ActivismBlack FuturesLGBTQIA+

R.O.A.D.: The Queer-Led Org Getting Back To Its Roots

April 13, 2022

As society advances in the acceptance and legalization of the LGBTQ+ community, Africa still drastically lags. According to a global review published by Reuters, only 22 of Africa’s 54 countries have legalized same-sex relations.

In Mauritania, some states of Nigeria, Somalia, and South Sudan, the maximum punishment for same-sex law offenders is death. Other African countries have steep penalties like life imprisonment, high rape, sodomy, and homophobic offense rates, and rises in violence and marginalization against LGBTQ+ people. Yet, these same legal notions help drive Africa’s people’s behavior, acceptance, and understanding—near and far. 

Many African descendants who live across the world still struggle with the effects the laws and treatment in Africa have caused—whether they still live there or somewhere else. That’s where Reuniting of African Descendants (R.O.A.D.) comes in—serving to empower, strengthen and uplift LGBTQ+communities across the globe. 
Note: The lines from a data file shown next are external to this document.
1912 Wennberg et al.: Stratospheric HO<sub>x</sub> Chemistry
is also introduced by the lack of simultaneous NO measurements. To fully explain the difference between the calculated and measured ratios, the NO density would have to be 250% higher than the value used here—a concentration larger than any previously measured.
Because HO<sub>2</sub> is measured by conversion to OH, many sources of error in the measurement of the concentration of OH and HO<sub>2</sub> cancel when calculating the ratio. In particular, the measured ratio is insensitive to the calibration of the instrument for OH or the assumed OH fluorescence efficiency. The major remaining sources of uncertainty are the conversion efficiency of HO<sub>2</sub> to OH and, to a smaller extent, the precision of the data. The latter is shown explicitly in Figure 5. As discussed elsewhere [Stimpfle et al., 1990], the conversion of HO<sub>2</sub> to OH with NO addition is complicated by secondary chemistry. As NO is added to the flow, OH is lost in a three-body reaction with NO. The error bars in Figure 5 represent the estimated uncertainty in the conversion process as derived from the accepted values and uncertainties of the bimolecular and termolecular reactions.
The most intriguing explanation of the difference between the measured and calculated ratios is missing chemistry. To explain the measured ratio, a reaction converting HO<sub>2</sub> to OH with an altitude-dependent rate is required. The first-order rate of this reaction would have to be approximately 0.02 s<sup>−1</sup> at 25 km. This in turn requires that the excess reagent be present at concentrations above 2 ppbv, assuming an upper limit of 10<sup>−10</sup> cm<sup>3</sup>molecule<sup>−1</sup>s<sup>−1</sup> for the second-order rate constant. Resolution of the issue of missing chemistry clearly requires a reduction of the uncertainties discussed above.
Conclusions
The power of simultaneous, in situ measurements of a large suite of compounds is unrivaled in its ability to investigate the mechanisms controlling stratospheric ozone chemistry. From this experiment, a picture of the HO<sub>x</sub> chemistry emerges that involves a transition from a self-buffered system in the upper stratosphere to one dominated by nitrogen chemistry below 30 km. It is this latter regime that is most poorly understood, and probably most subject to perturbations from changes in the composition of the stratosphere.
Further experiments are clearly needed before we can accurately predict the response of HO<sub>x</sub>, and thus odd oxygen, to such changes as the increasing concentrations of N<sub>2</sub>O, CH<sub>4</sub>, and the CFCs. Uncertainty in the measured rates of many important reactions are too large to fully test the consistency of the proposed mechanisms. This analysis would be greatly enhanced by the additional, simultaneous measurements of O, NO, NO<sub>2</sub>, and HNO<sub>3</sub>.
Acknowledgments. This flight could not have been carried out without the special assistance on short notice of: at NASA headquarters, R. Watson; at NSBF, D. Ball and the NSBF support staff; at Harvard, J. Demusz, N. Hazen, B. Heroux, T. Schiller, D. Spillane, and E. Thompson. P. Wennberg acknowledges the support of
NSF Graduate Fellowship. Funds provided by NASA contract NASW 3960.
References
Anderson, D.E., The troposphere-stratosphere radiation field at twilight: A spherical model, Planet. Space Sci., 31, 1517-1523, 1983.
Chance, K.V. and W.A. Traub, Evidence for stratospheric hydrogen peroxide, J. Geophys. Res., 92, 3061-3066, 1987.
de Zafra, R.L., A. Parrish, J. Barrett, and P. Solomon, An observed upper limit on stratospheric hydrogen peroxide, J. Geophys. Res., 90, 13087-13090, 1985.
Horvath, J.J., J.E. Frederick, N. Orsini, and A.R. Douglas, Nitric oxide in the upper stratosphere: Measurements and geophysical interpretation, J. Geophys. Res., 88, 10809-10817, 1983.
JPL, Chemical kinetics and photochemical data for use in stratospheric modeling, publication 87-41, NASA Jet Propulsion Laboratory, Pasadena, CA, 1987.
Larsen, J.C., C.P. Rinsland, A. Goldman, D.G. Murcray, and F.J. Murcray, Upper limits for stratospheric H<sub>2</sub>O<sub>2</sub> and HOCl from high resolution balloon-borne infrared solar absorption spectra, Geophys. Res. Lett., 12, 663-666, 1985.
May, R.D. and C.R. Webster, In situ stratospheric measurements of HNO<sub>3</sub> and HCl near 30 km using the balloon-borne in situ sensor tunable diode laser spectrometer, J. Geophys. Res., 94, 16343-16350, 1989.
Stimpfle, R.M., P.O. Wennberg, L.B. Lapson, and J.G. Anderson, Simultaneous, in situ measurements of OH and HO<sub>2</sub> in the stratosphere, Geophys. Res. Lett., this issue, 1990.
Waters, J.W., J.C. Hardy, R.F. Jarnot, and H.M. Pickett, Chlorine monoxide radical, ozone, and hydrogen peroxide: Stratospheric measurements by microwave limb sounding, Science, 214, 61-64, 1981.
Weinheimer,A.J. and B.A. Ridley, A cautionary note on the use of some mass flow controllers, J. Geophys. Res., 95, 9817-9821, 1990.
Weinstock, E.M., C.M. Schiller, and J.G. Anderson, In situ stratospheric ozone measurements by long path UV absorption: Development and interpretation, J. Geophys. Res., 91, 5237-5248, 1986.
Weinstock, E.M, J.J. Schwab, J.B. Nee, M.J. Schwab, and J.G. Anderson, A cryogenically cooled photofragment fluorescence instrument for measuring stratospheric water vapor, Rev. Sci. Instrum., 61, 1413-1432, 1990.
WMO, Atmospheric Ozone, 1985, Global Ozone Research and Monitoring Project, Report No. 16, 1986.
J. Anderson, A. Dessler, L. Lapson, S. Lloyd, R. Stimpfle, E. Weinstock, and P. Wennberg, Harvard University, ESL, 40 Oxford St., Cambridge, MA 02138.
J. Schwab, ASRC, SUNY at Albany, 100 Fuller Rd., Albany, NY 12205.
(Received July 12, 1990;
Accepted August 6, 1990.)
R.O.A.D. is one of many leading organizations taking a stance against the violence and disenfranchisement of LGBTQ+ African descendants across the global diaspora. A grassroots project, R.O.A.D. aims to provide programs, tools, and resources centered around strength, skills, and self-sufficiency to LGB, SGL, queer and trans people of African descendants. Serving its community near and wide, R.O.A.D. has planted assistance roots directly in Africa while helping people in other areas of the world, including the United States. 

R.O.A.D. is uniquely led by a board of directors that diversely reflects the people it serves. Chairman Nick Hadikwa Mwaluko is a Magna Cum Laude graduate and Point Scholar from Columbia University. Mwaluko is also a Black African, trans, queer, non-binary, Tanzanian-American, and a third culture queer raised in East and Central Africa. Arykah Carter (Secretary) and Asha Lyons are trans-women board members. And having experienced hardship and challenges herself, secretary Vonne Williams dedicates her life to helping herself and others live their best financial lives through personal development. 

So how exactly is R.O.A.D. making an impact on its community?

To start, its programs offer monetary and social programs of impact. For example, their Global Mutual Aid addresses direct financial requests from people in Kenya, Uganda, and the Democratic Republic of Congo to financially assist with health, social, and economic well-being needs.

In partnership with The Mahogany Project, R.O.A.D. ignited the Artivism Collaboration. This initiative brought Black queer, trans, and non-binary creatives and artists together to collectively created Adult Coloring & Activity Book. This artistic expression addresses stigmas, promotes social justice, increases body positivity, increases mental wellness and self-care, & decreases social isolation.

In addition, other R.O.A.D. programs include the No Sibling Left Behind initiative, Emerging Leaders, H.R.T. Campaign Uganda, and focus groups that help better serve the R.O.A.D. community.